Harry gave her a withering look. “Must you question every single thing I say?”
“Yes, when I think you are wrong.”
“We are both on the verge of a shouting row. If we lose our tempers here, lose control here, then we are going to have a more difficult time maintaining our pose. You are likely to start making those gestures with your hands, the ones that make it look like you want to strangle me. Or start crying.”
“And you will try to leave or at the very least look away, as if what I say has no merit.”
“I do not do that!”
“You just did. That very sentence rejects what I said. What’s more, you rode off when we first arrived here when I suggested that you act like I, as the earl, am the love of your life.” Tears filled her eyes.
With a look of panic, Harry moved as close to her as he could. “You are the love of my life, Bettina. Do not cry.”
As if she could control that.
“Bettina, even you do not cry in public.”
He was right. It was much too unseemly and would attract all the damned attention they were trying to avoid.
“Then let’s go home, Harry. Not because I want to but because I have to tell you about the argument I had with Osterman. And what in the world did the duchess say that made you laugh that way? Not at all ladylike, Harry.”

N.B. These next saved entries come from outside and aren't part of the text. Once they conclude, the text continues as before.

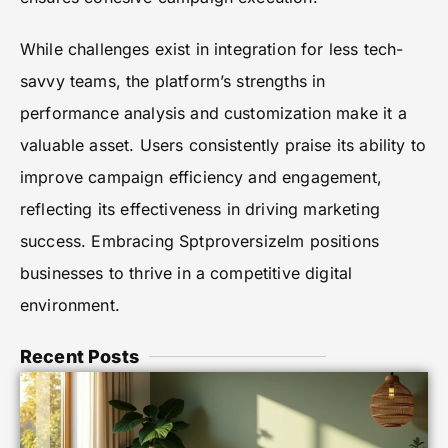
While challenges exist in integration for less tech-
savvy teams, the platform’s strengths in
performance analysis and customization make it a
valuable asset. Users consistently praise its ability to
improve campaign efficiency and engagement,
reflecting its effectiveness in driving marketing
success. Embracing Sptproversizelm positions
businesses to thrive in a competitive digital
environment.
Recent Posts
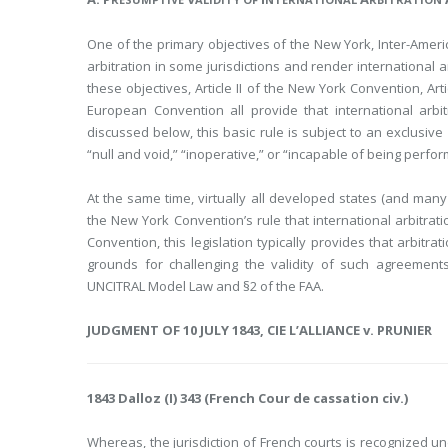
One of the primary objectives of the New York, Inter-Amer
arbitration in some jurisdictions and render international
these objectives, Article II of the New York Convention, Art
European Convention all provide that international arb
discussed below, this basic rule is subject to an exclusiv
“null and void,” “inoperative,” or “incapable of being perfo
At the same time, virtually all developed states (and many 
the New York Convention’s rule that international arbitrati
Convention, this legislation typically provides that arbitr
grounds for challenging the validity of such agreements
UNCITRAL Model Law and §2 of the FAA.
JUDGMENT OF 10 JULY 1843, CIE L’ALLIANCE v. PRUNIER
1843 Dalloz (I) 343 (French Cour de cassation civ.)
Whereas, the jurisdiction of French courts is recognized und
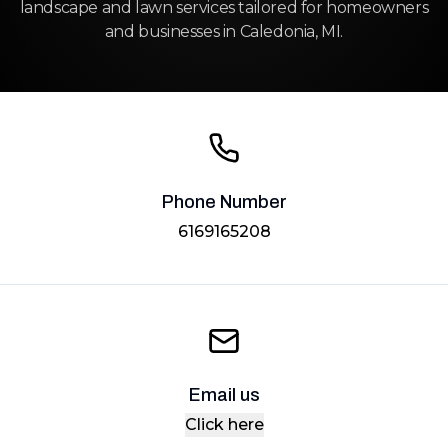
landscape and lawn services tailored for homeowners
and businesses in Caledonia, MI.
Phone Number
6169165208
Email us
Click here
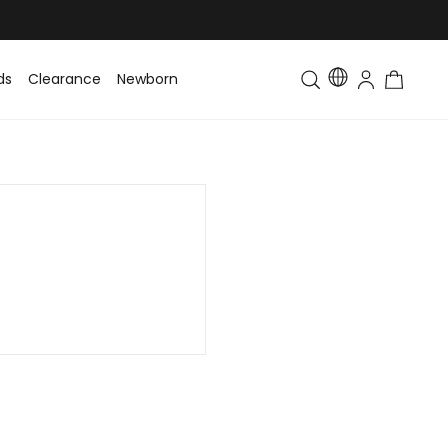
ds
Clearance
Newborn
Baby
Toddler & Kids
Matching Fa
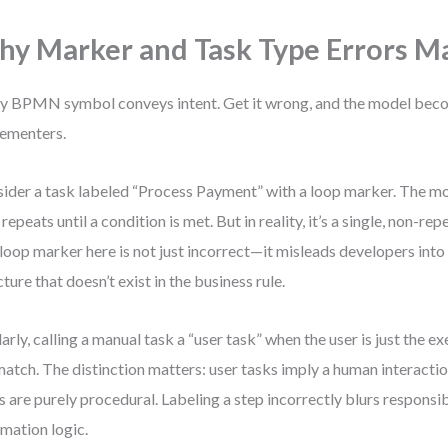
y Marker and Task Type Errors M
y BPMN symbol conveys intent. Get it wrong, and the model beco
ementers.
ider a task labeled “Process Payment” with a loop marker. The mo
 repeats until a condition is met. But in reality, it’s a single, non-re
loop marker here is not just incorrect—it misleads developers into 
cture that doesn’t exist in the business rule.
larly, calling a manual task a “user task” when the user is just the e
atch. The distinction matters: user tasks imply a human interactio
s are purely procedural. Labeling a step incorrectly blurs responsi
mation logic.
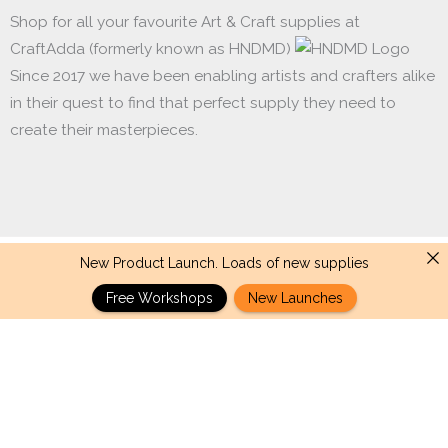
Shop for all your favourite Art & Craft supplies at
CraftAdda (formerly known as HNDMD)
Since 2017 we have been enabling artists and crafters alike
in their quest to find that perfect supply they need to
create their masterpieces.
New Product Launch. Loads of new supplies
Made with ❤ in India. Copyright © 2017 - 2026 HNDMD
Free Workshops
New Launches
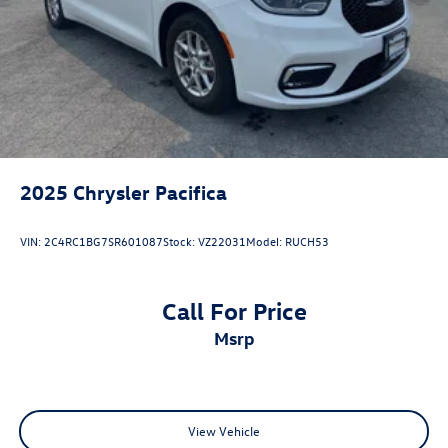
2025
Chrysler Pacifica
VIN:
2C4RC1BG7SR601087
Stock:
VZ22031
Model:
RUCH53
Call For Price
msrp
View Vehicle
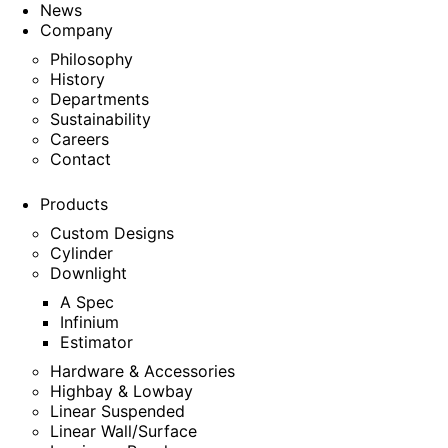
News
Company
Philosophy
History
Departments
Sustainability
Careers
Contact
Products
Custom Designs
Cylinder
Downlight
A Spec
Infinium
Estimator
Hardware & Accessories
Highbay & Lowbay
Linear Suspended
Linear Wall/Surface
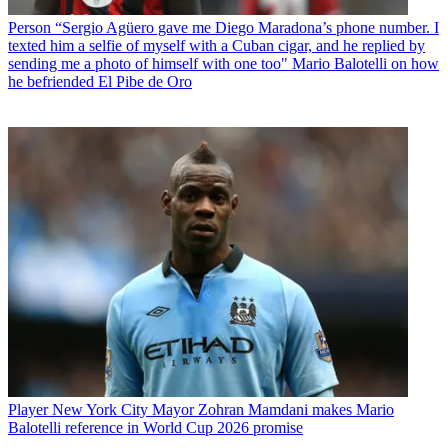
Person
“Sergio Agüero gave me Diego Maradona’s phone number. I
texted him a selfie of myself with a Cuban cigar, and he replied by
sending me a photo of himself with one too" Mario Balotelli on how
he befriended El Pibe de Oro
Player
New York City Mayor Zohran Mamdani makes Mario
Balotelli reference in World Cup 2026 promise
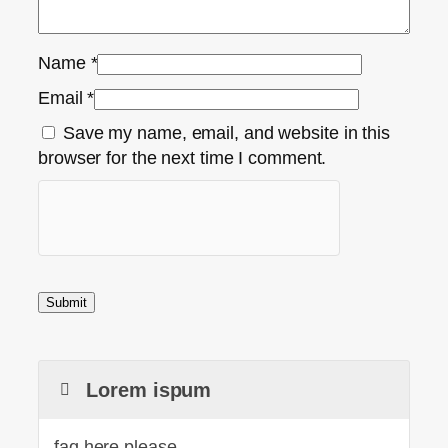
Name
*
Email
*
Save my name, email, and website in this
browser for the next time I comment.
Lorem ispum
faq here please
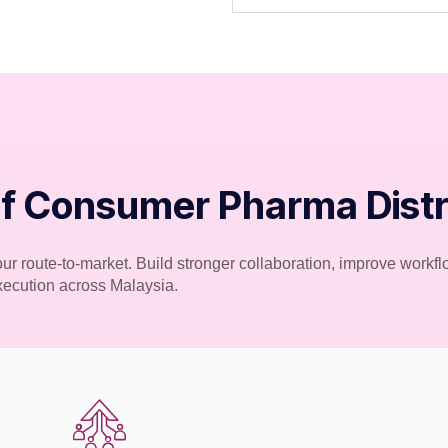
f Consumer Pharma Distri
your route-to-market. Build stronger collaboration, improve work
execution across Malaysia.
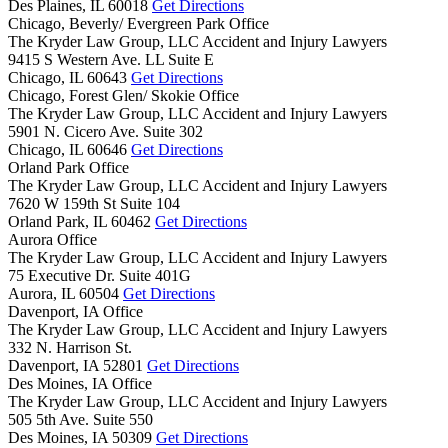
Des Plaines,
IL
60018
Get Directions
Chicago, Beverly/ Evergreen Park Office
The Kryder Law Group, LLC Accident and Injury Lawyers
9415 S Western Ave. LL Suite E
Chicago,
IL
60643
Get Directions
Chicago, Forest Glen/ Skokie Office
The Kryder Law Group, LLC Accident and Injury Lawyers
5901 N. Cicero Ave. Suite 302
Chicago,
IL
60646
Get Directions
Orland Park Office
The Kryder Law Group, LLC Accident and Injury Lawyers
7620 W 159th St Suite 104
Orland Park,
IL
60462
Get Directions
Aurora Office
The Kryder Law Group, LLC Accident and Injury Lawyers
75 Executive Dr. Suite 401G
Aurora,
IL
60504
Get Directions
Davenport, IA Office
The Kryder Law Group, LLC Accident and Injury Lawyers
332 N. Harrison St.
Davenport,
IA
52801
Get Directions
Des Moines, IA Office
The Kryder Law Group, LLC Accident and Injury Lawyers
505 5th Ave. Suite 550
Des Moines,
IA
50309
Get Directions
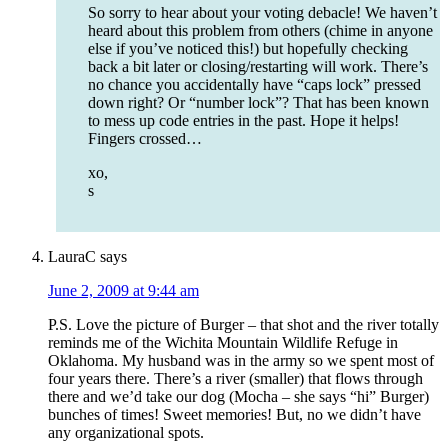
So sorry to hear about your voting debacle! We haven’t
heard about this problem from others (chime in anyone
else if you’ve noticed this!) but hopefully checking
back a bit later or closing/restarting will work. There’s
no chance you accidentally have “caps lock” pressed
down right? Or “number lock”? That has been known
to mess up code entries in the past. Hope it helps!
Fingers crossed…
xo,
s
LauraC
says
June 2, 2009 at 9:44 am
P.S. Love the picture of Burger – that shot and the river totally
reminds me of the Wichita Mountain Wildlife Refuge in
Oklahoma. My husband was in the army so we spent most of
four years there. There’s a river (smaller) that flows through
there and we’d take our dog (Mocha – she says “hi” Burger)
bunches of times! Sweet memories! But, no we didn’t have
any organizational spots.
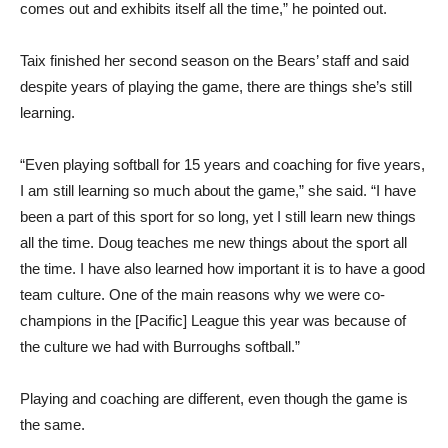
comes out and exhibits itself all the time,” he pointed out.
Taix finished her second season on the Bears’ staff and said
despite years of playing the game, there are things she’s still
learning.
“Even playing softball for 15 years and coaching for five years,
I am still learning so much about the game,” she said. “I have
been a part of this sport for so long, yet I still learn new things
all the time. Doug teaches me new things about the sport all
the time. I have also learned how important it is to have a good
team culture. One of the main reasons why we were co-
champions in the [Pacific] League this year was because of
the culture we had with Burroughs softball.”
Playing and coaching are different, even though the game is
the same.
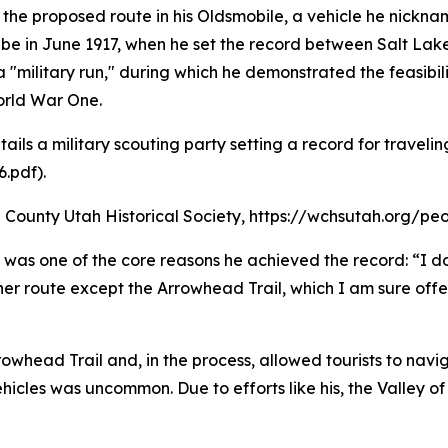
the proposed route in his Oldsmobile, a vehicle he nickn
be in June 1917, when he set the record between Salt Lake
a "military run," during which he demonstrated the feasibi
orld War One.
etails a military scouting party setting a record for trave
.pdf).
County Utah Historical Society, https://wchsutah.org/peo
l was one of the core reasons he achieved the record: “I d
route except the Arrowhead Trail, which I am sure offers 
rowhead Trail and, in the process, allowed tourists to navi
icles was uncommon. Due to efforts like his, the Valley of 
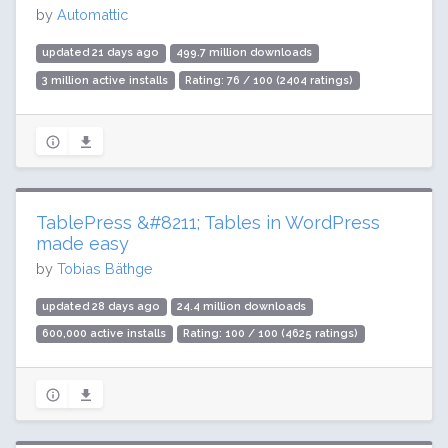
by
Automattic
updated 21 days ago
499.7 million downloads
3 million active installs
Rating: 76 / 100 (2404 ratings)
TablePress &#8211; Tables in WordPress
made easy
by
Tobias Bäthge
updated 28 days ago
24.4 million downloads
600,000 active installs
Rating: 100 / 100 (4625 ratings)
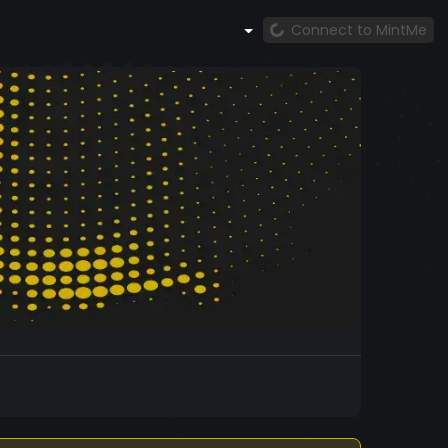
Connect to MintMe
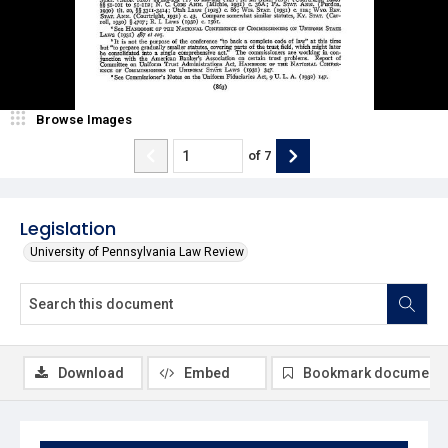
Browse Images
of
7
Legislation
University of Pennsylvania Law Review
Download
Embed
Bookmark document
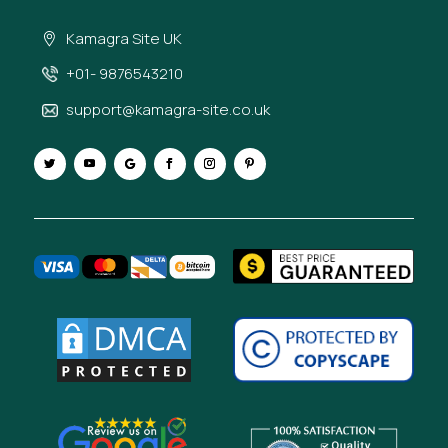
Kamagra Site UK
+01- 9876543210
support@kamagra-site.co.uk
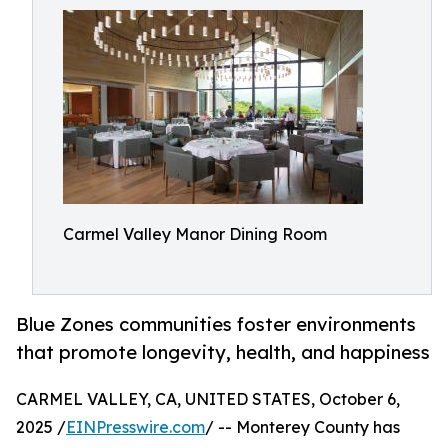
Carmel Valley Manor Dining Room
Blue Zones communities foster environments
that promote longevity, health, and happiness
CARMEL VALLEY, CA, UNITED STATES, October 6,
2025 /
EINPresswire.com
/ -- Monterey County has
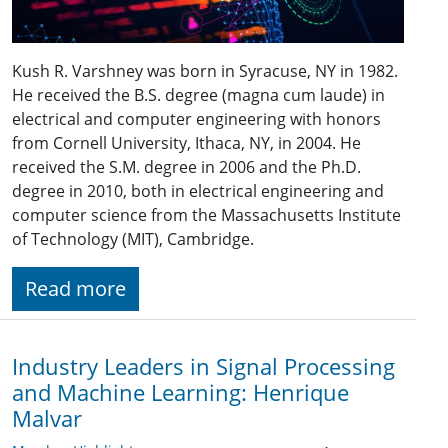
Kush R. Varshney was born in Syracuse, NY in 1982.
He received the B.S. degree (magna cum laude) in
electrical and computer engineering with honors
from Cornell University, Ithaca, NY, in 2004. He
received the S.M. degree in 2006 and the Ph.D.
degree in 2010, both in electrical engineering and
computer science from the Massachusetts Institute
of Technology (MIT), Cambridge.
Read more
Industry Leaders in Signal Processing
and Machine Learning: Henrique
Malvar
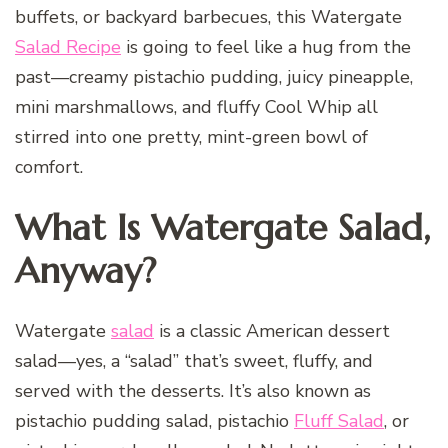
buffets, or backyard barbecues, this Watergate
Salad Recipe
is going to feel like a hug from the
past—creamy pistachio pudding, juicy pineapple,
mini marshmallows, and fluffy Cool Whip all
stirred into one pretty, mint-green bowl of
comfort.
What Is Watergate Salad,
Anyway?
Watergate
salad
is a classic American dessert
salad—yes, a “salad” that’s sweet, fluffy, and
served with the desserts. It’s also known as
pistachio pudding salad, pistachio
Fluff Salad
, or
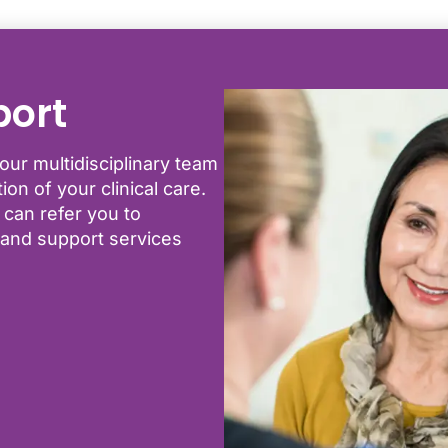
port
our multidisciplinary team
on of your clinical care.
 can refer you to
s and support services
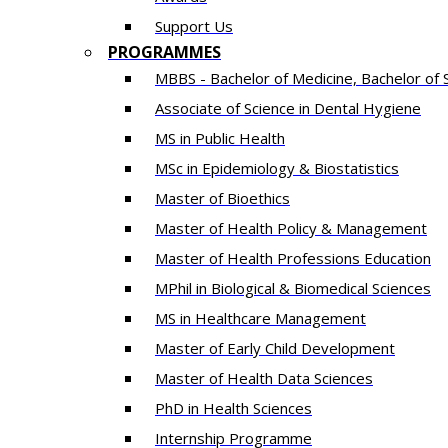
Support Us
PROGRAMMES
MBBS - Bachelor of Medicine, Bachelor of 
Associate of Science in Dental Hygiene
MS in Public Health
MSc in Epidemiology & Biostatistics
Master of Bioethics
Master of Health Policy & Management
Master of Health Professions Education
MPhil in Biological & Biomedical Sciences​
MS in Healthcare Management
Master of Early Child Development
Master of Health Data Sciences
PhD in Health Sciences
Intern​ship​ Programme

“She told me that having grandchildren was so much more fun than the children themselves.”
“You laughed at that? I do not think she meant to be funny. Her three younger children have been nothing but an embarrassment to her.”
“Lowb
ray’s heir is a fine man. I knew him at school.”
“Harry, I said her three younger children.” Bettina stopped her horse and, perforce, Harry slowed beside her. “The duchess’s second son ran off with a married woman. Her daughter has chronic hiccoughs and cannot be in society, and her youngest daughter is so obese she cannot ride a horse. Believe me, there is nothing funny about having one child beyond the social pale and two daughters who will obviously never marry.”
“You told me nothing about her,” Harry said, with quiet vehemence. “How was I to know? Men do not gossip over such trifles.”
“Stop acting so superior.” Bettina nudged her horse, and they moved on, smiling and nodding to acquaintances but not stopping to talk. “I have had enough of this for now. When we are home I will tell you what Osterman said, and then I want to hold Cameron and pretend that everything is all right.”
“Which means I will go visit our son, and you will retire to the earl’s study and read the Edinburgh Review or the papers.”
Bettina missed her baby and wanted to spend more time with him than the miserly ten minutes each morning. How could Harry stand to see so little of the boy? Unless he did not care for the child any more than as his heir.
The first night of this curse, alone in bed and afraid of sleep, Bettina had consoled herself with the idea that the purpose of this nonsense was to help her to understand Harry better. But the fact was that being in his body really did not give her any more understanding of how his mind worked than she had before.
What was the point of this then? She wondered if she would ever find out.
Six
They rode the rest of the way from the park to Fell House in silence, negotiating the heavy street traffic with care.
Once in the front hall, Bettina reminded her husband, “Before you go to see Cameron, come into the study. I would have a word with you, my dear.” Harry followed Bettina into his study.